▶ _Assigned task_
Reproduce the data below with every occurrence of "Alufelgen" swapped for "Leichtmetallfelgen", leaving everything else unchanged.

▶ _Data in this exercise_
-------------------------

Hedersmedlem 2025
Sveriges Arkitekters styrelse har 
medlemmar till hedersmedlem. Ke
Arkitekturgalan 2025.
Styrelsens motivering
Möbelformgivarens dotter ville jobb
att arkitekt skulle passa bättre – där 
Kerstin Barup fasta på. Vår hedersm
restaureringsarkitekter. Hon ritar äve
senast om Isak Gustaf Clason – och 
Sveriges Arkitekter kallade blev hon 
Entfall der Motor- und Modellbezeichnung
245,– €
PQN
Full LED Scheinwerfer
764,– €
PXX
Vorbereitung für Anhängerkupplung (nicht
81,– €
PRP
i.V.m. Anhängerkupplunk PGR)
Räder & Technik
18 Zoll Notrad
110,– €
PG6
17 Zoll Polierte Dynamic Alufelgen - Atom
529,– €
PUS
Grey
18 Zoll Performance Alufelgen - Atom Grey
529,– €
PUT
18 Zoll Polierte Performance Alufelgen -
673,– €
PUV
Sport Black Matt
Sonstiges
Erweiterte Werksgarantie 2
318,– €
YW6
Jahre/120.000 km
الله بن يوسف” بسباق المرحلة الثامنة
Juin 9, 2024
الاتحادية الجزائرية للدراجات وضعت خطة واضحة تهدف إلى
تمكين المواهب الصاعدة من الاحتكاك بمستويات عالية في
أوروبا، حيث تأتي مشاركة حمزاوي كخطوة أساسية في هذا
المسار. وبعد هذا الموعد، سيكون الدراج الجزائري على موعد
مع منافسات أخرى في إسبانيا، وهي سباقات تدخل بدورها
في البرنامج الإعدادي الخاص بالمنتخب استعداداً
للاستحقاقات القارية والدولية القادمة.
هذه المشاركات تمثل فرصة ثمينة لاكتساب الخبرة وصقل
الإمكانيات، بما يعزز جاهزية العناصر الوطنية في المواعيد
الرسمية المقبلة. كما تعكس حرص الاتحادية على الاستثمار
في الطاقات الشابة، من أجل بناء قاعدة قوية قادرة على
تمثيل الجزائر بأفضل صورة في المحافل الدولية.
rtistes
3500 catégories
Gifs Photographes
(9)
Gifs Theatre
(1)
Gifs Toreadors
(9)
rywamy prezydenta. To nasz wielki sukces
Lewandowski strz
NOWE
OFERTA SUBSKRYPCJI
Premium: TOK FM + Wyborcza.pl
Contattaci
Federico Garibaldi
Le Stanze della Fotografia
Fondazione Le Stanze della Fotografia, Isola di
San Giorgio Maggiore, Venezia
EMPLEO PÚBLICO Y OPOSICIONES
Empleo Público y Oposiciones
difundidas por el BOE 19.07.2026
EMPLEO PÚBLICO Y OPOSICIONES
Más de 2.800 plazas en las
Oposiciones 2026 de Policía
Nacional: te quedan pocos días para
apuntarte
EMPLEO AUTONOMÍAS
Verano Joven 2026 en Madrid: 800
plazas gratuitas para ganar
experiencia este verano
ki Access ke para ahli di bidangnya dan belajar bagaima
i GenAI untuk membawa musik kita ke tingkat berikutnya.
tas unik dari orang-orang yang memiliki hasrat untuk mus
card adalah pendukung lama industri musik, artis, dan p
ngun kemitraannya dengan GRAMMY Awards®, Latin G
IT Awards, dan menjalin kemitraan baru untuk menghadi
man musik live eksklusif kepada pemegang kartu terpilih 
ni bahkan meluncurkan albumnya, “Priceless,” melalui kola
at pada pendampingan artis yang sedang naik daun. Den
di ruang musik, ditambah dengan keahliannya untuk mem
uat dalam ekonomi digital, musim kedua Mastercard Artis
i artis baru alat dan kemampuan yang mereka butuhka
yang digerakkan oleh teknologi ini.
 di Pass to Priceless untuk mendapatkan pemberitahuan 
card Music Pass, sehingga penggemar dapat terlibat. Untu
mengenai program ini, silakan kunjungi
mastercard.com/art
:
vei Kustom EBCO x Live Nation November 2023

-------------------------

▶ _Exercise result_
Hedersmedlem 2025
Sveriges Arkitekters styrelse har 
medlemmar till hedersmedlem. Ke
Arkitekturgalan 2025.
Styrelsens motivering
Möbelformgivarens dotter ville jobb
att arkitekt skulle passa bättre – där 
Kerstin Barup fasta på. Vår hedersm
restaureringsarkitekter. Hon ritar äve
senast om Isak Gustaf Clason – och 
Sveriges Arkitekter kallade blev hon 
Entfall der Motor- und Modellbezeichnung
245,– €
PQN
Full LED Scheinwerfer
764,– €
PXX
Vorbereitung für Anhängerkupplung (nicht
81,– €
PRP
i.V.m. Anhängerkupplunk PGR)
Räder & Technik
18 Zoll Notrad
110,– €
PG6
17 Zoll Polierte Dynamic Leichtmetallfelgen - Atom
529,– €
PUS
Grey
18 Zoll Performance Leichtmetallfelgen - Atom Grey
529,– €
PUT
18 Zoll Polierte Performance Leichtmetallfelgen -
673,– €
PUV
Sport Black Matt
Sonstiges
Erweiterte Werksgarantie 2
318,– €
YW6
Jahre/120.000 km
الله بن يوسف” بسباق المرحلة الثامنة
Juin 9, 2024
الاتحادية الجزائرية للدراجات وضعت خطة واضحة تهدف إلى
تمكين المواهب الصاعدة من الاحتكاك بمستويات عالية في
أوروبا، حيث تأتي مشاركة حمزاوي كخطوة أساسية في هذا
المسار. وبعد هذا الموعد، سيكون الدراج الجزائري على موعد
مع منافسات أخرى في إسبانيا، وهي سباقات تدخل بدورها
في البرنامج الإعدادي الخاص بالمنتخب استعداداً
للاستحقاقات القارية والدولية القادمة.
هذه المشاركات تمثل فرصة ثمينة لاكتساب الخبرة وصقل
الإمكانيات، بما يعزز جاهزية العناصر الوطنية في المواعيد
الرسمية المقبلة. كما تعكس حرص الاتحادية على الاستثمار
في الطاقات الشابة، من أجل بناء قاعدة قوية قادرة على
تمثيل الجزائر بأفضل صورة في المحافل الدولية.
rtistes
3500 catégories
Gifs Photographes
(9)
Gifs Theatre
(1)
Gifs Toreadors
(9)
rywamy prezydenta. To nasz wielki sukces
Lewandowski strz
NOWE
OFERTA SUBSKRYPCJI
Premium: TOK FM + Wyborcza.pl
Contattaci
Federico Garibaldi
Le Stanze della Fotografia
Fondazione Le Stanze della Fotografia, Isola di
San Giorgio Maggiore, Venezia
EMPLEO PÚBLICO Y OPOSICIONES
Empleo Público y Oposiciones
difundidas por el BOE 19.07.2026
EMPLEO PÚBLICO Y OPOSICIONES
Más de 2.800 plazas en las
Oposiciones 2026 de Policía
Nacional: te quedan pocos días para
apuntarte
EMPLEO AUTONOMÍAS
Verano Joven 2026 en Madrid: 800
plazas gratuitas para ganar
experiencia este verano
ki Access ke para ahli di bidangnya dan belajar bagaima
i GenAI untuk membawa musik kita ke tingkat berikutnya.
tas unik dari orang-orang yang memiliki hasrat untuk mus
card adalah pendukung lama industri musik, artis, dan p
ngun kemitraannya dengan GRAMMY Awards®, Latin G
IT Awards, dan menjalin kemitraan baru untuk menghadi
man musik live eksklusif kepada pemegang kartu terpilih 
ni bahkan meluncurkan albumnya, “Priceless,” melalui kola
at pada pendampingan artis yang sedang naik daun. Den
di ruang musik, ditambah dengan keahliannya untuk mem
uat dalam ekonomi digital, musim kedua Mastercard Artis
i artis baru alat dan kemampuan yang mereka butuhka
yang digerakkan oleh teknologi ini.
 di Pass to Priceless untuk mendapatkan pemberitahuan 
card Music Pass, sehingga penggemar dapat terlibat. Untu
mengenai program ini, silakan kunjungi
mastercard.com/art
:
vei Kustom EBCO x Live Nation November 2023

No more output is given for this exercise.